The arbitrator made no finding with respect to expenses of the arbitration but left it to the parties to contact him. In light of my conclusion regarding the limitation period, I find it would make more sense for the arbitrator hearing the IRB issue to determine all arbitration expenses.
IV. EXPENSES
If the parties are unable to agree about expenses of this appeal, a hearing may be arranged in accordance with Rule 79 of the Dispute Resolution Practice Code.
May 1, 2008
David Evans Director’s Delegate
Date
Footnotes
- The Statutory Accident Benefits Schedule – Accidents on or after November 1, 1996, Ontario Regulation 403/96, as amended. Although the arbitrator’s order referred to filing for arbitration, the parties agree that the issue was whether Mr. Murugappa filed for mediation in time.
- He also claimed medical benefits that were subject of a separate mediation and application for arbitration that resolved in December 2006.
- As the provisions then read. The SABS was amended later in 2003. For instance, s. 37 was amended by O. Reg. 281/03. I will generally refer to the SABS as it read at the time of the initial notification.
- This section has not been amended since its original enactment in O. Reg. 403/96.
- In his order, the arbitrator referred to s. 281(5) of the Insurance Act, the limitation provision that was in force in 2003. By 2005, that subsection had been repealed and the new limitation section, s. 281.1, had been enacted by S.O. 2002, c. 24. Section 281.1 essentially repeats s. 51 of the SABS and uses the phrase “refusal to pay.”

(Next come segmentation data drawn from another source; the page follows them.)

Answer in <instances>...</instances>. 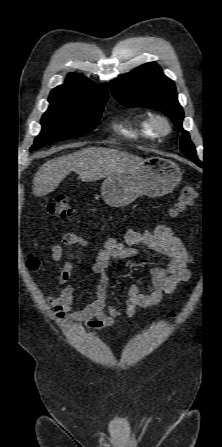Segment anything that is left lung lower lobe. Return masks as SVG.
I'll list each match as a JSON object with an SVG mask.
<instances>
[{
    "label": "left lung lower lobe",
    "mask_w": 222,
    "mask_h": 447,
    "mask_svg": "<svg viewBox=\"0 0 222 447\" xmlns=\"http://www.w3.org/2000/svg\"><path fill=\"white\" fill-rule=\"evenodd\" d=\"M194 163H196L198 166H201L202 163L198 160V159H194L192 160Z\"/></svg>",
    "instance_id": "0a47b994"
}]
</instances>
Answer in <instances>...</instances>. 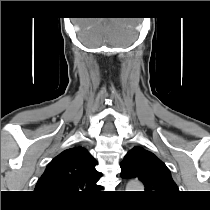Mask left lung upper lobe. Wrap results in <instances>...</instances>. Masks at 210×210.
Returning a JSON list of instances; mask_svg holds the SVG:
<instances>
[{"mask_svg":"<svg viewBox=\"0 0 210 210\" xmlns=\"http://www.w3.org/2000/svg\"><path fill=\"white\" fill-rule=\"evenodd\" d=\"M121 176L138 178L147 193L158 196L172 195L178 187L166 165L152 152L142 147L132 148L121 164Z\"/></svg>","mask_w":210,"mask_h":210,"instance_id":"left-lung-upper-lobe-1","label":"left lung upper lobe"}]
</instances>
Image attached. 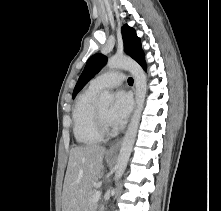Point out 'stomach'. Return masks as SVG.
Returning <instances> with one entry per match:
<instances>
[{"mask_svg": "<svg viewBox=\"0 0 221 211\" xmlns=\"http://www.w3.org/2000/svg\"><path fill=\"white\" fill-rule=\"evenodd\" d=\"M107 160H112V157L111 156H107Z\"/></svg>", "mask_w": 221, "mask_h": 211, "instance_id": "stomach-1", "label": "stomach"}]
</instances>
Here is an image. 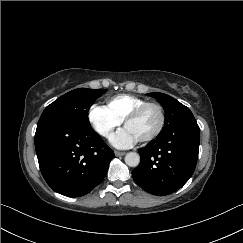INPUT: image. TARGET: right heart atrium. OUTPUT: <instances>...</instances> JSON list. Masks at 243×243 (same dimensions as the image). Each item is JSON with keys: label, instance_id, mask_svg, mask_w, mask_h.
<instances>
[{"label": "right heart atrium", "instance_id": "obj_1", "mask_svg": "<svg viewBox=\"0 0 243 243\" xmlns=\"http://www.w3.org/2000/svg\"><path fill=\"white\" fill-rule=\"evenodd\" d=\"M91 127L102 137L108 138L121 125L122 120L115 116L105 105L93 104L88 110Z\"/></svg>", "mask_w": 243, "mask_h": 243}]
</instances>
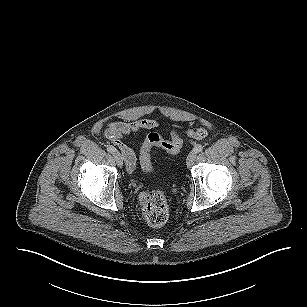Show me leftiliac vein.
<instances>
[{"label": "left iliac vein", "mask_w": 307, "mask_h": 307, "mask_svg": "<svg viewBox=\"0 0 307 307\" xmlns=\"http://www.w3.org/2000/svg\"><path fill=\"white\" fill-rule=\"evenodd\" d=\"M195 159H196V153L194 151H191L188 156H187V160H186V163H187V167L190 168L193 166L194 162H195Z\"/></svg>", "instance_id": "4c4485c4"}]
</instances>
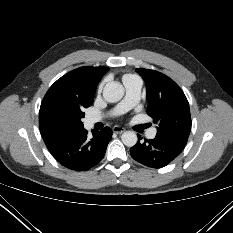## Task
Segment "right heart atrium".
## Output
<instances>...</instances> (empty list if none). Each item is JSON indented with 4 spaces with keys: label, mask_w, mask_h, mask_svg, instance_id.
Listing matches in <instances>:
<instances>
[{
    "label": "right heart atrium",
    "mask_w": 233,
    "mask_h": 233,
    "mask_svg": "<svg viewBox=\"0 0 233 233\" xmlns=\"http://www.w3.org/2000/svg\"><path fill=\"white\" fill-rule=\"evenodd\" d=\"M101 88H102V86L100 85V86H99V90H100Z\"/></svg>",
    "instance_id": "obj_1"
}]
</instances>
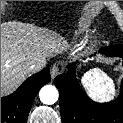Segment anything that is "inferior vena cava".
Returning a JSON list of instances; mask_svg holds the SVG:
<instances>
[{
	"label": "inferior vena cava",
	"instance_id": "inferior-vena-cava-1",
	"mask_svg": "<svg viewBox=\"0 0 123 123\" xmlns=\"http://www.w3.org/2000/svg\"><path fill=\"white\" fill-rule=\"evenodd\" d=\"M45 63H31L27 68L29 71H39L44 67Z\"/></svg>",
	"mask_w": 123,
	"mask_h": 123
}]
</instances>
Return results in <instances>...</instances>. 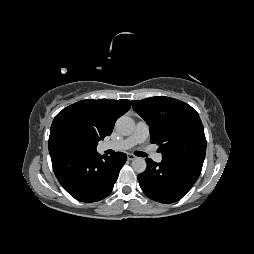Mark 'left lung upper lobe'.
Instances as JSON below:
<instances>
[{
    "label": "left lung upper lobe",
    "mask_w": 254,
    "mask_h": 254,
    "mask_svg": "<svg viewBox=\"0 0 254 254\" xmlns=\"http://www.w3.org/2000/svg\"><path fill=\"white\" fill-rule=\"evenodd\" d=\"M132 107L149 125L151 143L160 146L162 161L203 166L206 138L195 109L165 96L134 100Z\"/></svg>",
    "instance_id": "1"
}]
</instances>
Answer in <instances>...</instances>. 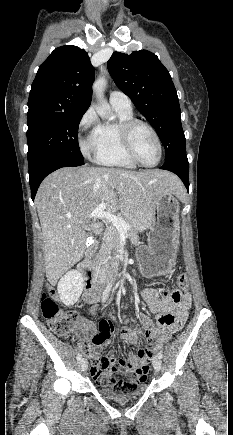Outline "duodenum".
<instances>
[{"instance_id": "410a0bca", "label": "duodenum", "mask_w": 233, "mask_h": 435, "mask_svg": "<svg viewBox=\"0 0 233 435\" xmlns=\"http://www.w3.org/2000/svg\"><path fill=\"white\" fill-rule=\"evenodd\" d=\"M97 249L98 243H92V245L87 250L84 260L79 265V270L87 277L84 300L89 304L102 299V292L97 286L100 272L99 269L92 263L93 254L97 251ZM120 273L121 265H118L107 273L106 278L108 280L117 278Z\"/></svg>"}]
</instances>
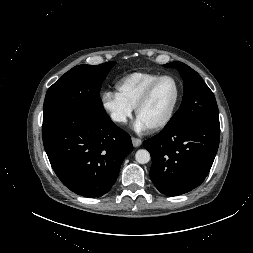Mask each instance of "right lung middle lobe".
Masks as SVG:
<instances>
[{
  "label": "right lung middle lobe",
  "instance_id": "dd1d6c3e",
  "mask_svg": "<svg viewBox=\"0 0 253 253\" xmlns=\"http://www.w3.org/2000/svg\"><path fill=\"white\" fill-rule=\"evenodd\" d=\"M115 64L113 61L95 66L82 64L66 72L46 93L43 122L74 112L84 116L105 113L100 89Z\"/></svg>",
  "mask_w": 253,
  "mask_h": 253
}]
</instances>
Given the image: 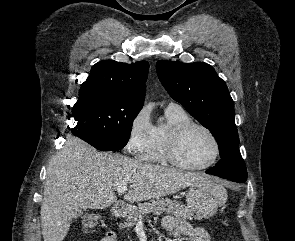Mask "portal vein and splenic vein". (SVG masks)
<instances>
[{
	"instance_id": "18ae733b",
	"label": "portal vein and splenic vein",
	"mask_w": 295,
	"mask_h": 241,
	"mask_svg": "<svg viewBox=\"0 0 295 241\" xmlns=\"http://www.w3.org/2000/svg\"><path fill=\"white\" fill-rule=\"evenodd\" d=\"M116 190H117L118 193H124L127 190V185L118 186Z\"/></svg>"
}]
</instances>
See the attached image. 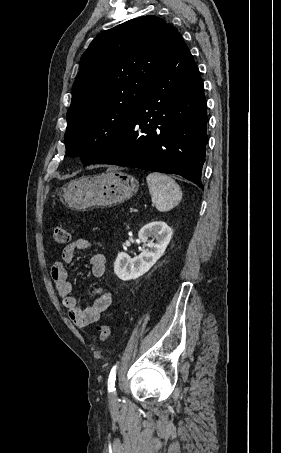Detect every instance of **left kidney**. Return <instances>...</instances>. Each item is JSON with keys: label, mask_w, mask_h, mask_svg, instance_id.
Segmentation results:
<instances>
[{"label": "left kidney", "mask_w": 281, "mask_h": 453, "mask_svg": "<svg viewBox=\"0 0 281 453\" xmlns=\"http://www.w3.org/2000/svg\"><path fill=\"white\" fill-rule=\"evenodd\" d=\"M172 235V229L163 220H153V222L145 224V227L140 229L138 237L144 243V247H148V249H144L138 257H133V259L127 253H118L114 263L115 275L122 281L138 279L145 275L165 253ZM149 237H152L151 241H149ZM154 239H156V243H153Z\"/></svg>", "instance_id": "obj_1"}]
</instances>
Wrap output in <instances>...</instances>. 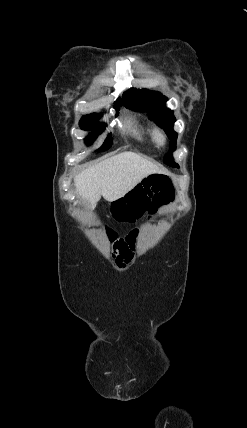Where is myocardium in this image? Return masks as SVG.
<instances>
[{
	"label": "myocardium",
	"instance_id": "obj_1",
	"mask_svg": "<svg viewBox=\"0 0 247 428\" xmlns=\"http://www.w3.org/2000/svg\"><path fill=\"white\" fill-rule=\"evenodd\" d=\"M154 138H155L156 142L160 145H162L166 142L165 134L159 129H156L154 131Z\"/></svg>",
	"mask_w": 247,
	"mask_h": 428
}]
</instances>
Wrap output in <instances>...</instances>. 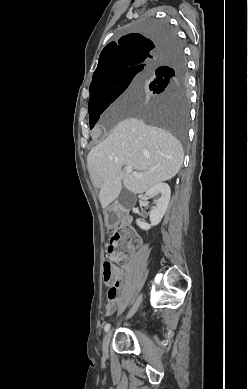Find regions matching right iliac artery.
I'll use <instances>...</instances> for the list:
<instances>
[{
    "label": "right iliac artery",
    "instance_id": "1",
    "mask_svg": "<svg viewBox=\"0 0 248 389\" xmlns=\"http://www.w3.org/2000/svg\"><path fill=\"white\" fill-rule=\"evenodd\" d=\"M109 329H110V324L108 323L105 325L104 330H105V332H107Z\"/></svg>",
    "mask_w": 248,
    "mask_h": 389
}]
</instances>
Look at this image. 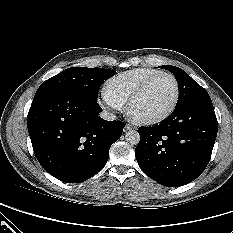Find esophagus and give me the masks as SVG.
I'll use <instances>...</instances> for the list:
<instances>
[{
	"label": "esophagus",
	"instance_id": "1",
	"mask_svg": "<svg viewBox=\"0 0 233 233\" xmlns=\"http://www.w3.org/2000/svg\"><path fill=\"white\" fill-rule=\"evenodd\" d=\"M133 128L132 125L130 124H126L125 128H124V132L128 131V130H131Z\"/></svg>",
	"mask_w": 233,
	"mask_h": 233
}]
</instances>
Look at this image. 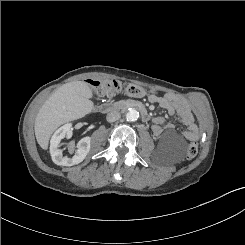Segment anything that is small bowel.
I'll list each match as a JSON object with an SVG mask.
<instances>
[{
	"instance_id": "obj_1",
	"label": "small bowel",
	"mask_w": 245,
	"mask_h": 245,
	"mask_svg": "<svg viewBox=\"0 0 245 245\" xmlns=\"http://www.w3.org/2000/svg\"><path fill=\"white\" fill-rule=\"evenodd\" d=\"M149 101L158 103L160 107L167 110L170 115L177 114L180 122L187 127L184 137L189 141H197L200 138V131L195 122L187 102L174 93H167L163 96L150 95ZM174 124L163 117H155L153 120L152 132L155 137L162 135L164 129L171 130Z\"/></svg>"
}]
</instances>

- Application for leave to appeal dismissed [1998] O.J. No. 2872 (C.A.).
- The Statutory Accident Benefits Schedule – Accidents Before January 1, 1994, R.R.O. 1990, Reg. 672, as amended.
- Subsection 26(1). Arbitration could be commenced within 90 days of a mediator’s report if the mediation proceeding was commenced in time: s. 26(2).

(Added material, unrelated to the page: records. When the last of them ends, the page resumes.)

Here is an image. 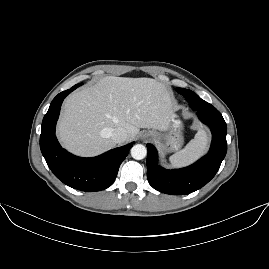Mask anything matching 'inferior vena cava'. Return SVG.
<instances>
[{"label":"inferior vena cava","instance_id":"obj_1","mask_svg":"<svg viewBox=\"0 0 269 269\" xmlns=\"http://www.w3.org/2000/svg\"><path fill=\"white\" fill-rule=\"evenodd\" d=\"M111 138L115 143H123L127 139V131L124 128H116L114 129Z\"/></svg>","mask_w":269,"mask_h":269}]
</instances>
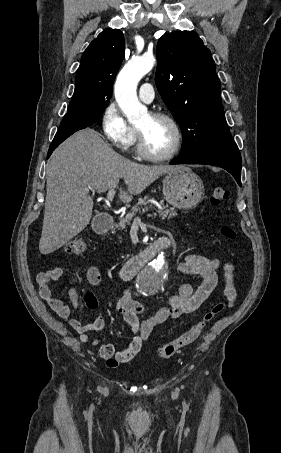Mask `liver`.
I'll return each instance as SVG.
<instances>
[{
    "mask_svg": "<svg viewBox=\"0 0 281 453\" xmlns=\"http://www.w3.org/2000/svg\"><path fill=\"white\" fill-rule=\"evenodd\" d=\"M46 168L47 194L39 241L42 255L54 253L87 227L94 204L89 190L116 188L123 178L127 192L120 190L119 198L130 202L133 194H141L162 174L189 166L132 162L104 142L97 130L83 128L54 150Z\"/></svg>",
    "mask_w": 281,
    "mask_h": 453,
    "instance_id": "6515ba94",
    "label": "liver"
}]
</instances>
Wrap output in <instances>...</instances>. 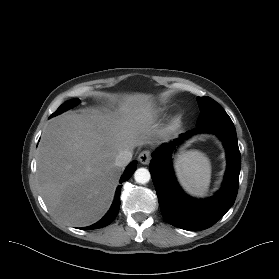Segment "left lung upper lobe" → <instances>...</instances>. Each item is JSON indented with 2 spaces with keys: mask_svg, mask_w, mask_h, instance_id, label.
Segmentation results:
<instances>
[{
  "mask_svg": "<svg viewBox=\"0 0 279 279\" xmlns=\"http://www.w3.org/2000/svg\"><path fill=\"white\" fill-rule=\"evenodd\" d=\"M201 113L197 125L210 122H231L232 120L219 103L210 97H198Z\"/></svg>",
  "mask_w": 279,
  "mask_h": 279,
  "instance_id": "5c2ea615",
  "label": "left lung upper lobe"
}]
</instances>
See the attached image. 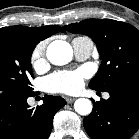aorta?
I'll return each mask as SVG.
<instances>
[{"mask_svg": "<svg viewBox=\"0 0 139 139\" xmlns=\"http://www.w3.org/2000/svg\"><path fill=\"white\" fill-rule=\"evenodd\" d=\"M46 55L52 64L65 65L71 61L73 50L71 45L66 41L56 40L48 45ZM92 108V102L86 98H79L74 103L75 111L83 116L89 115Z\"/></svg>", "mask_w": 139, "mask_h": 139, "instance_id": "obj_1", "label": "aorta"}]
</instances>
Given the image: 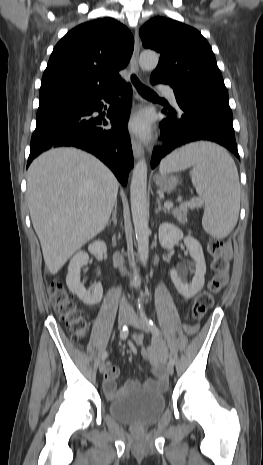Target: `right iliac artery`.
Returning a JSON list of instances; mask_svg holds the SVG:
<instances>
[{"label": "right iliac artery", "mask_w": 263, "mask_h": 465, "mask_svg": "<svg viewBox=\"0 0 263 465\" xmlns=\"http://www.w3.org/2000/svg\"><path fill=\"white\" fill-rule=\"evenodd\" d=\"M129 330L128 326L124 325V327L120 331V339L125 340L128 336ZM108 357V353L104 352L102 355V360H105Z\"/></svg>", "instance_id": "obj_1"}]
</instances>
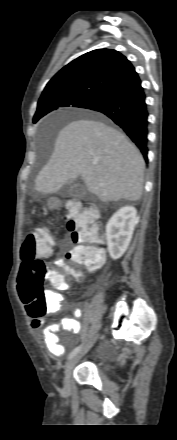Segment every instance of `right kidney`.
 Wrapping results in <instances>:
<instances>
[{
	"mask_svg": "<svg viewBox=\"0 0 177 440\" xmlns=\"http://www.w3.org/2000/svg\"><path fill=\"white\" fill-rule=\"evenodd\" d=\"M137 223V210L132 206L120 208L108 221L106 239L113 260L119 259L127 250Z\"/></svg>",
	"mask_w": 177,
	"mask_h": 440,
	"instance_id": "right-kidney-1",
	"label": "right kidney"
}]
</instances>
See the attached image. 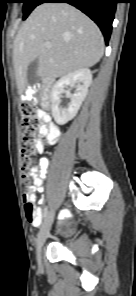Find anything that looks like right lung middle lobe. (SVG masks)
Returning a JSON list of instances; mask_svg holds the SVG:
<instances>
[{
    "instance_id": "1",
    "label": "right lung middle lobe",
    "mask_w": 136,
    "mask_h": 296,
    "mask_svg": "<svg viewBox=\"0 0 136 296\" xmlns=\"http://www.w3.org/2000/svg\"><path fill=\"white\" fill-rule=\"evenodd\" d=\"M43 0H20L23 3V19L25 20L31 11L42 3Z\"/></svg>"
}]
</instances>
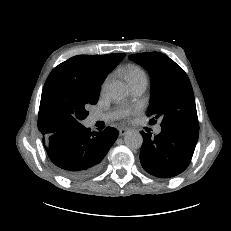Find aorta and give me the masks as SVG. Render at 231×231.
<instances>
[{"label": "aorta", "mask_w": 231, "mask_h": 231, "mask_svg": "<svg viewBox=\"0 0 231 231\" xmlns=\"http://www.w3.org/2000/svg\"><path fill=\"white\" fill-rule=\"evenodd\" d=\"M109 96L115 101H123L128 95V89L122 82H113L108 87ZM125 145L132 150L139 149L142 146V135L136 130H130L124 137Z\"/></svg>", "instance_id": "aorta-1"}]
</instances>
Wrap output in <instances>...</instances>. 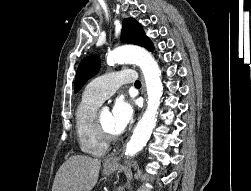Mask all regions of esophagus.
I'll list each match as a JSON object with an SVG mask.
<instances>
[{
	"mask_svg": "<svg viewBox=\"0 0 251 191\" xmlns=\"http://www.w3.org/2000/svg\"><path fill=\"white\" fill-rule=\"evenodd\" d=\"M141 78H142V93L145 95V92H146L145 82H144L143 77H141ZM144 105H145V103H144ZM143 111H144V107H143V109H142V113H143ZM142 113H141V114H142ZM118 160H119V158H118L117 156H115V157H113V158H108V159L106 160V163H105V164H106L107 166L114 167V166L117 164Z\"/></svg>",
	"mask_w": 251,
	"mask_h": 191,
	"instance_id": "esophagus-1",
	"label": "esophagus"
}]
</instances>
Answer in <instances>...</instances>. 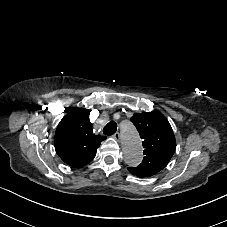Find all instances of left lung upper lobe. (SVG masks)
I'll return each mask as SVG.
<instances>
[{"label": "left lung upper lobe", "mask_w": 227, "mask_h": 227, "mask_svg": "<svg viewBox=\"0 0 227 227\" xmlns=\"http://www.w3.org/2000/svg\"><path fill=\"white\" fill-rule=\"evenodd\" d=\"M143 139L144 158L137 167H128L129 172L138 177H148L158 173L170 161L176 149L173 130L160 111L134 114L131 119Z\"/></svg>", "instance_id": "5c2ea615"}]
</instances>
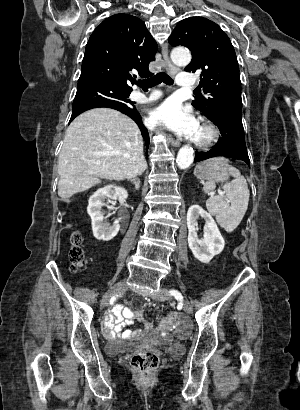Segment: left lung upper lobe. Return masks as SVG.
I'll use <instances>...</instances> for the list:
<instances>
[{
    "label": "left lung upper lobe",
    "instance_id": "obj_1",
    "mask_svg": "<svg viewBox=\"0 0 300 410\" xmlns=\"http://www.w3.org/2000/svg\"><path fill=\"white\" fill-rule=\"evenodd\" d=\"M192 52L187 72H199L207 97H195L192 105L213 120L222 113L242 117L241 82L234 48L228 36L214 22L202 17L180 21L168 39Z\"/></svg>",
    "mask_w": 300,
    "mask_h": 410
}]
</instances>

- The Statutory Accident Benefits Schedule – Accidents After December 31, 1993 and Before November 1, 1996, O. Reg. 776/93, as amended.
- Essentially the same provision was enacted by O. Reg. 281/03 as s. 50 (1)(c).
- I would add that the same general principles apply even after the amendments of October 2003 by O. Reg. 281/03. The introduction of Pre-approved Framework Guidelines limited insureds’ rights and insurers’ duties, in some respects: see s. 37(5.1).